Engineering · 12 MIN READ · MATTHEW KRACHT · FEB 9, 2021 · TAGS: Cloud security / MDR / Tech tools
If you’ve read the Azure Guidebook: Building a detection and response strategy, you learned that we’ve built our own detections and response procedures here at Expel.
But what we didn’t share in that guidebook is how we figured a lot of those things out.
Anytime you learned some lessons the hard way, it makes for a long story; which is exactly what I’m sharing with you here.
This story begins with our need to replace a third-party tool we were using to pull logs from various cloud providers. Building it ourselves gave Expel new access to data, improved monitoring and ended up allowing us to update our entire detection strategy for Azure Security Center (ASC) alerts and Azure in general.
Over the years that third-party application started to creak and groan under the pressure of our needs. Something needed to change.
That’s where I came in. (Hi! I’m Matt and I’m a senior software engineer on Expel’s Device Integrations [DI] team.)
Building an integration isn’t a simple or linear process. It’s why we warned Azure guidebook readers to go into the process with eyes wide open. It’s also why we harp on the importance of team communication.
I’ll walk you through how we built an integration on top of Azure signal to help our analysts do their jobs effectively and share some lessons learned along the way.
Finding the right signal
At Expel, building an integration is a collaborative effort.

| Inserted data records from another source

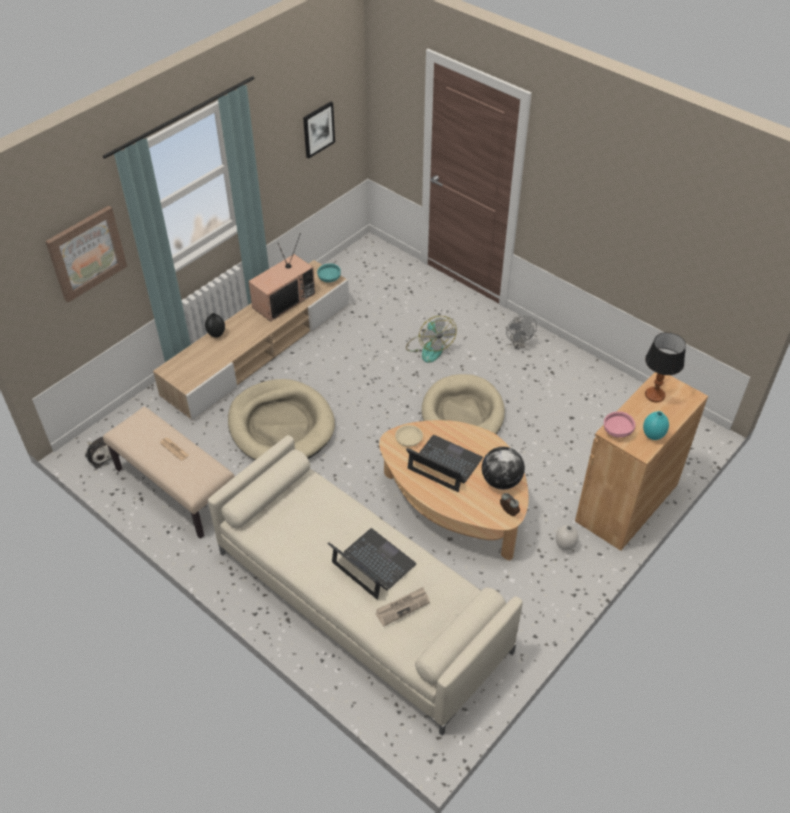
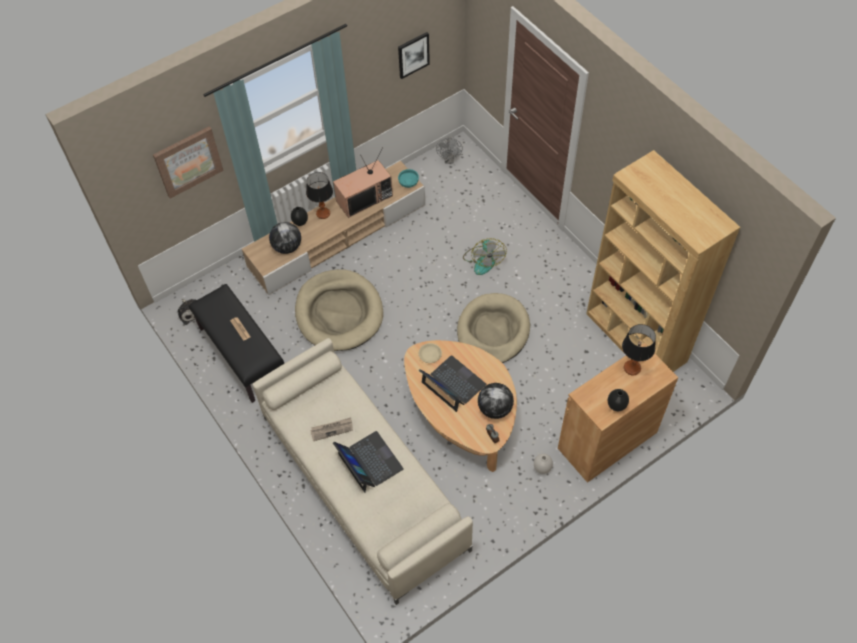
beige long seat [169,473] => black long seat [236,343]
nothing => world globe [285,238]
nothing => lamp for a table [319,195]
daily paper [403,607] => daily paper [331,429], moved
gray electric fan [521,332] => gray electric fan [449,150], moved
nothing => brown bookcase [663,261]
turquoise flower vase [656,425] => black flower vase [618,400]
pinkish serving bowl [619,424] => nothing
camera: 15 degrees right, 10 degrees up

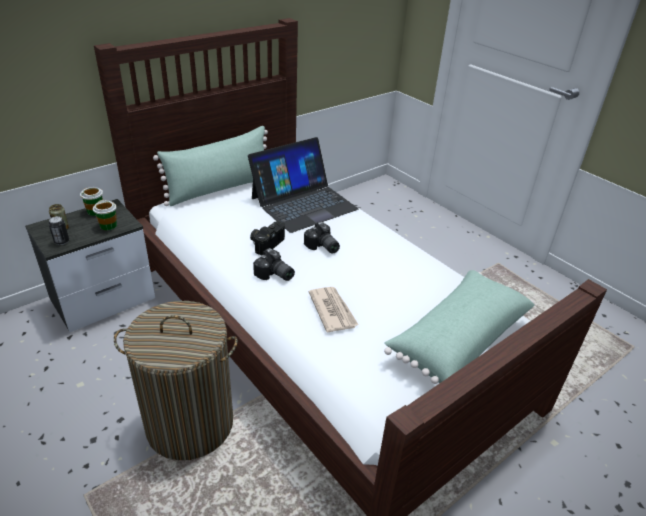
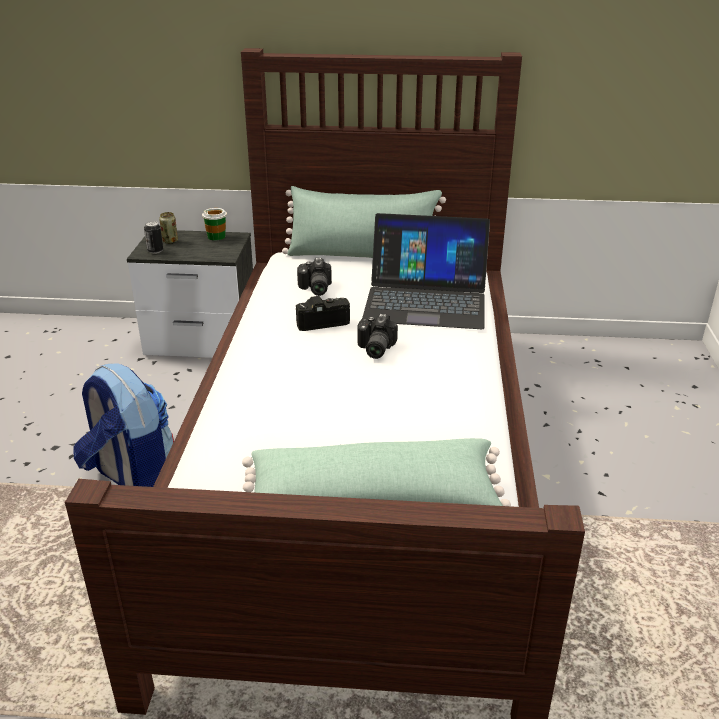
washing basket [176,380] => backpack [123,425]
still camera [274,264] => still camera [314,277], moved
cup [105,215] => nothing
daily paper [334,309] => nothing
camera: 45 degrees right, 5 degrees down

The DI team works with the Detection and Response (D&R) team and the SOC to identify sources of signal and additional data to include in our alerts.
Early on in the process the DI and D&R teams evaluate the technology and to decide which security signals and raw events are accessible. For Azure, all security signals revolve around ASC.
Once we decided on using ASC as our primary alert source, I got to work building out the data pipeline. D&R got to work generating sample alerts within our test environment. Before long we had a POC working that was generating ASC alerts within the Expel Workbench™.
If you don’t already know, ASC provides unified security management across all Azure resources as well as a single pane of glass for reviewing security posture and real-time alerts. It’s one of the primary sources of alerts across Microsoft’s security solutions.
But I still had to figure out the best way to access the data. The good part for Expel was that there are a lot of ways to access ASC alerts; the challenging part is that, well, there are a lot of ways to access ASC alerts.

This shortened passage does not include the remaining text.